━━ Text excerpt ━━

Lab 0

Deadline for full credit: End of lab Monday, January 27th

Deadline for half credit: End of lab Monday, February 3rd

Hello! Welcome to CS61C! We’re so happy to have you along for the ride :)

Check-off and Gradescope Submissions

Many of the labs will have an autograder. All will have a REQUIRED in-person check-off portion. As such, we REQUIRE that you have a partner. This will help us by reducing the number of check-offs we have to perform and give us more time to answer your questions while also giving you someone to discuss class material with.

Before requesting a check-off, please make sure that you’ve submitted to the Gradescope autograder (if applicable). BOTH partners need to be present at check-off to receive credit and both partners will be asked to participate. Try your best to find someone in your lab section with similar work habits as yourself.

How Check-offs Work

  1. Sign up on the online lab queue to request a check-off. You can find the lab queue here. You can also ask for help here if you get stuck.
  2. Show the submitted autograder portion (if applicable) for the lab to your TA/AI. You will submit your lab GitHub repo to the “Lab Autograder” assignment on Gradescope.
  3. Answer the check-off questions your TA/AI ask you.
  4. Give your 3 letter login (the one you use to login to the Hive machines) to your TA/AI, and with some magic, your score should appear on Gradescope under the assignment LabXX Checkoff (where XX is the number of the lab).


Each lab will begin with a few objectives; use them to reflect on your learning and guide your thinking! Here are the objectives for today’s lab.

━━━
━━ Supplied entries ━━

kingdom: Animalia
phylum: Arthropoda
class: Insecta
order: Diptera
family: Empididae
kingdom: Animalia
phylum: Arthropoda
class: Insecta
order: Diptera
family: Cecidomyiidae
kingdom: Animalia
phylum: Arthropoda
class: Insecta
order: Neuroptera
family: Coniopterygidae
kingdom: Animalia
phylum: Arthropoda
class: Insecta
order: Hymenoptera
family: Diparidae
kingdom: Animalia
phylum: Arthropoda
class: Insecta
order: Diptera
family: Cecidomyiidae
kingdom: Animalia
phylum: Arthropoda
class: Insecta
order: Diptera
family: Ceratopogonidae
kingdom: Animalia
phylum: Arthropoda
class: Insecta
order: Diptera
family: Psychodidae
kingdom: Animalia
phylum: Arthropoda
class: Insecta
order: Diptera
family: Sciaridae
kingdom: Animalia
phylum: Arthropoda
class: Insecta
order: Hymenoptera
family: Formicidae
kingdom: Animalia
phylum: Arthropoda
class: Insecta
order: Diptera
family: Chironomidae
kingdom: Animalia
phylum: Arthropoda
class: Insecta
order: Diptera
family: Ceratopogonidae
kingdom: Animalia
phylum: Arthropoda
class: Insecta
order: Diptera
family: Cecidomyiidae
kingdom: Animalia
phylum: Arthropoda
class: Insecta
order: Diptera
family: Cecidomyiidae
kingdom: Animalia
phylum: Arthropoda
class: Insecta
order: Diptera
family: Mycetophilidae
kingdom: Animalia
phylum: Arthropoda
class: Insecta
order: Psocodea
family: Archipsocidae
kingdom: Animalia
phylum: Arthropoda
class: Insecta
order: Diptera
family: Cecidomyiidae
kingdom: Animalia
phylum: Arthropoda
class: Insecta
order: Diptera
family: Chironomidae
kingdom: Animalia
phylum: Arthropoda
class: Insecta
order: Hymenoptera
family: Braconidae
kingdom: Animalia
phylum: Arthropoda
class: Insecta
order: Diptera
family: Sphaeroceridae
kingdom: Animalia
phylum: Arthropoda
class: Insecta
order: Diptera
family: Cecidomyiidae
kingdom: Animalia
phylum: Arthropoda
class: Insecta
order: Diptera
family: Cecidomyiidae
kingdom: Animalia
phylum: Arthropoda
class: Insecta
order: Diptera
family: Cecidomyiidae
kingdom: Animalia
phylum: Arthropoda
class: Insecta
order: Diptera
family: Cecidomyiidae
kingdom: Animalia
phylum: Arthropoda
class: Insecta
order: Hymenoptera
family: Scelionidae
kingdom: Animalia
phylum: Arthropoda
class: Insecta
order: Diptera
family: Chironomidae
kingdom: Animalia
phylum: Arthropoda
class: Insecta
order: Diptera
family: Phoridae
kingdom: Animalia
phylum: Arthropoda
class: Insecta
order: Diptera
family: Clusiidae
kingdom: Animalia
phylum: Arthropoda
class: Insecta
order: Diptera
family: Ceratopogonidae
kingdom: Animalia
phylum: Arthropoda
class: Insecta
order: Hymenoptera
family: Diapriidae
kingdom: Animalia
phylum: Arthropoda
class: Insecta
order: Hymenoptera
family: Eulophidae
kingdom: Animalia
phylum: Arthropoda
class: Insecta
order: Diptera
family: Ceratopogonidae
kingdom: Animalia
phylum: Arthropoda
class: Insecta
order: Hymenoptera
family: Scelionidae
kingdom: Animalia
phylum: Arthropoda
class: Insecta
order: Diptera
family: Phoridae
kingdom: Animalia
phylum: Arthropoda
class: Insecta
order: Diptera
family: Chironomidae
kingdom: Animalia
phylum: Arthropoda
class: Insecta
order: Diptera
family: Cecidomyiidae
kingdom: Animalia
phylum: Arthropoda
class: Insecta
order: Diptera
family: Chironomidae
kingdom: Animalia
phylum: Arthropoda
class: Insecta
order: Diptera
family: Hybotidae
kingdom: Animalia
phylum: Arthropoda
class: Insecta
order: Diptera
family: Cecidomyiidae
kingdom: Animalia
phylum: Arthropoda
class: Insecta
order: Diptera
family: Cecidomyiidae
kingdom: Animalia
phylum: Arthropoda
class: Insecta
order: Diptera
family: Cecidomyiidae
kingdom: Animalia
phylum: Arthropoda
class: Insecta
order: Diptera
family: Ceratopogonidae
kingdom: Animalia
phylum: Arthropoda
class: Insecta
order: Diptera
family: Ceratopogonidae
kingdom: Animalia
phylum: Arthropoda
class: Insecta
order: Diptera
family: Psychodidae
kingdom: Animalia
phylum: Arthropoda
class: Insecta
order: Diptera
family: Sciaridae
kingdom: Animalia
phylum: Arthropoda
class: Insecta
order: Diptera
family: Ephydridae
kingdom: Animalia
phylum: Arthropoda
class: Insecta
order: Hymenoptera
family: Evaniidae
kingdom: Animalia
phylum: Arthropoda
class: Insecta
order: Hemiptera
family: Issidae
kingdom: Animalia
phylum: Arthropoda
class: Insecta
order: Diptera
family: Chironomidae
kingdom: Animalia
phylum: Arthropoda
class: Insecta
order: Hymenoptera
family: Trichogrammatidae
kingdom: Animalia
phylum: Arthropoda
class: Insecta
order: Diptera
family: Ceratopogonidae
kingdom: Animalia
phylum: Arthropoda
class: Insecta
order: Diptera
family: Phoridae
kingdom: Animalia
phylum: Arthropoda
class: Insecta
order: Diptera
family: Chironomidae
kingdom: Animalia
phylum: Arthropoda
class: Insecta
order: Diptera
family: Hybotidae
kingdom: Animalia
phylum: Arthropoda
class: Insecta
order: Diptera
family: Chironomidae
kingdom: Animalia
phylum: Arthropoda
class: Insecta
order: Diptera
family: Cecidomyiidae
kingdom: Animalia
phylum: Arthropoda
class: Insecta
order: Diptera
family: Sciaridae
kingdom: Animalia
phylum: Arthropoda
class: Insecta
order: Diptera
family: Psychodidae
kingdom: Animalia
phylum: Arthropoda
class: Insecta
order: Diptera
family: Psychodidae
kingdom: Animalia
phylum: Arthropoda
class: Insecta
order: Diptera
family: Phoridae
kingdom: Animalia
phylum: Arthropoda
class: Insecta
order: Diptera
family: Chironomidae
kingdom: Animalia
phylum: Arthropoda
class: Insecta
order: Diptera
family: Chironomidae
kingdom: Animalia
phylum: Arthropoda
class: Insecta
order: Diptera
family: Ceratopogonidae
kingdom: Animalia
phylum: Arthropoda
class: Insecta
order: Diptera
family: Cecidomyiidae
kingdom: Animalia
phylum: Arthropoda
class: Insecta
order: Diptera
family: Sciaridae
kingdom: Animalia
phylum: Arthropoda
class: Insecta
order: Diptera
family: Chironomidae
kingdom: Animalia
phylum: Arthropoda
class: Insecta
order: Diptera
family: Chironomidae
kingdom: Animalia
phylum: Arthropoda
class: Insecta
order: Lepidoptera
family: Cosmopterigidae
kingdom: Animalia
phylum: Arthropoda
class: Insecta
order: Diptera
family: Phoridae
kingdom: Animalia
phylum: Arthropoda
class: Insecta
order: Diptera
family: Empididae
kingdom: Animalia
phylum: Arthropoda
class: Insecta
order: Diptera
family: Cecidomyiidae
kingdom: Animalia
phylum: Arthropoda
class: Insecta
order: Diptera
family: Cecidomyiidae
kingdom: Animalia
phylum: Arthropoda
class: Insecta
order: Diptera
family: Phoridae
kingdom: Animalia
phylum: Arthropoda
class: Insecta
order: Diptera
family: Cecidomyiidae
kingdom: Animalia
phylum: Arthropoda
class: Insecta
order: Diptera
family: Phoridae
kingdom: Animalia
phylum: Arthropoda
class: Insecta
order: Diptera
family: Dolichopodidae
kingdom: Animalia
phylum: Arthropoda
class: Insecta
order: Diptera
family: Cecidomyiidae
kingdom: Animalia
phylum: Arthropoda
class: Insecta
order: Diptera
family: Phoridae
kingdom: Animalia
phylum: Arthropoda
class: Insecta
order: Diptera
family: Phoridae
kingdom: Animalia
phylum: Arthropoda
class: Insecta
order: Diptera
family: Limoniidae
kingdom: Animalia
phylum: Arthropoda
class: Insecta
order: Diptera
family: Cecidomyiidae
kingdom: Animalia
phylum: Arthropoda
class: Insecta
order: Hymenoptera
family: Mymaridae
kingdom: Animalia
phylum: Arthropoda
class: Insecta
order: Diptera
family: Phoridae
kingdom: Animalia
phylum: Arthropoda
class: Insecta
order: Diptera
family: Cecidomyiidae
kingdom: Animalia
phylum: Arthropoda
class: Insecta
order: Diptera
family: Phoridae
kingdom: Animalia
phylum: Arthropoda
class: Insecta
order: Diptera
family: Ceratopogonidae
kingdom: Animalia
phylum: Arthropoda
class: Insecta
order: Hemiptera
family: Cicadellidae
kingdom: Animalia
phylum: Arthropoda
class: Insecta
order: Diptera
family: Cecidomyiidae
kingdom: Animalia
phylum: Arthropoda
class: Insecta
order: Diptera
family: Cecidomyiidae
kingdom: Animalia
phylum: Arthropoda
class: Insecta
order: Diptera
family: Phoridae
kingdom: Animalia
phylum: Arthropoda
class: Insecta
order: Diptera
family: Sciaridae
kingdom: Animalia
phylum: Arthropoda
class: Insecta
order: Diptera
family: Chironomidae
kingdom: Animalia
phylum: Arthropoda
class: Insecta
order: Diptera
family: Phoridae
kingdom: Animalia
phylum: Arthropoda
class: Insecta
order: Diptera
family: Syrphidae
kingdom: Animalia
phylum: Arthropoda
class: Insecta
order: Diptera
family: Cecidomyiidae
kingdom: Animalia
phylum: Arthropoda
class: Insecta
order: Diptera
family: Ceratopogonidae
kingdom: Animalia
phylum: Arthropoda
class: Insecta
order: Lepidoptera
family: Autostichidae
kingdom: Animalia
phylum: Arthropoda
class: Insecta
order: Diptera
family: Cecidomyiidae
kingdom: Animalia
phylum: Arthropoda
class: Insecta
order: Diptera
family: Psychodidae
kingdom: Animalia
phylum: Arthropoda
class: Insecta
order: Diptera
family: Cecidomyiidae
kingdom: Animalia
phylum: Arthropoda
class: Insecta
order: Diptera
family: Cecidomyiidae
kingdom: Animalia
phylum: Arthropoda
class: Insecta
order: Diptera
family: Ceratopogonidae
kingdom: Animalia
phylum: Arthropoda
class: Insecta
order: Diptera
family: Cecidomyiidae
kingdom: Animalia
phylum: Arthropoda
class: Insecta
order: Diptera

━━━

> Directions: Duplicate the Lab 0 instructions in full, word for word. These lines have nothing to do with what comes next.

> Final result:
Lab 0

Deadline for full credit: End of lab Monday, January 27th

Deadline for half credit: End of lab Monday, February 3rd

Hello! Welcome to CS61C! We’re so happy to have you along for the ride :)

Check-off and Gradescope Submissions

Many of the labs will have an autograder. All will have a REQUIRED in-person check-off portion. As such, we REQUIRE that you have a partner. This will help us by reducing the number of check-offs we have to perform and give us more time to answer your questions while also giving you someone to discuss class material with.

Before requesting a check-off, please make sure that you’ve submitted to the Gradescope autograder (if applicable). BOTH partners need to be present at check-off to receive credit and both partners will be asked to participate. Try your best to find someone in your lab section with similar work habits as yourself.

How Check-offs Work

  1. Sign up on the online lab queue to request a check-off. You can find the lab queue here. You can also ask for help here if you get stuck.
  2. Show the submitted autograder portion (if applicable) for the lab to your TA/AI. You will submit your lab GitHub repo to the “Lab Autograder” assignment on Gradescope.
  3. Answer the check-off questions your TA/AI ask you.
  4. Give your 3 letter login (the one you use to login to the Hive machines) to your TA/AI, and with some magic, your score should appear on Gradescope under the assignment LabXX Checkoff (where XX is the number of the lab).


Each lab will begin with a few objectives; use them to reflect on your learning and guide your thinking! Here are the objectives for today’s lab.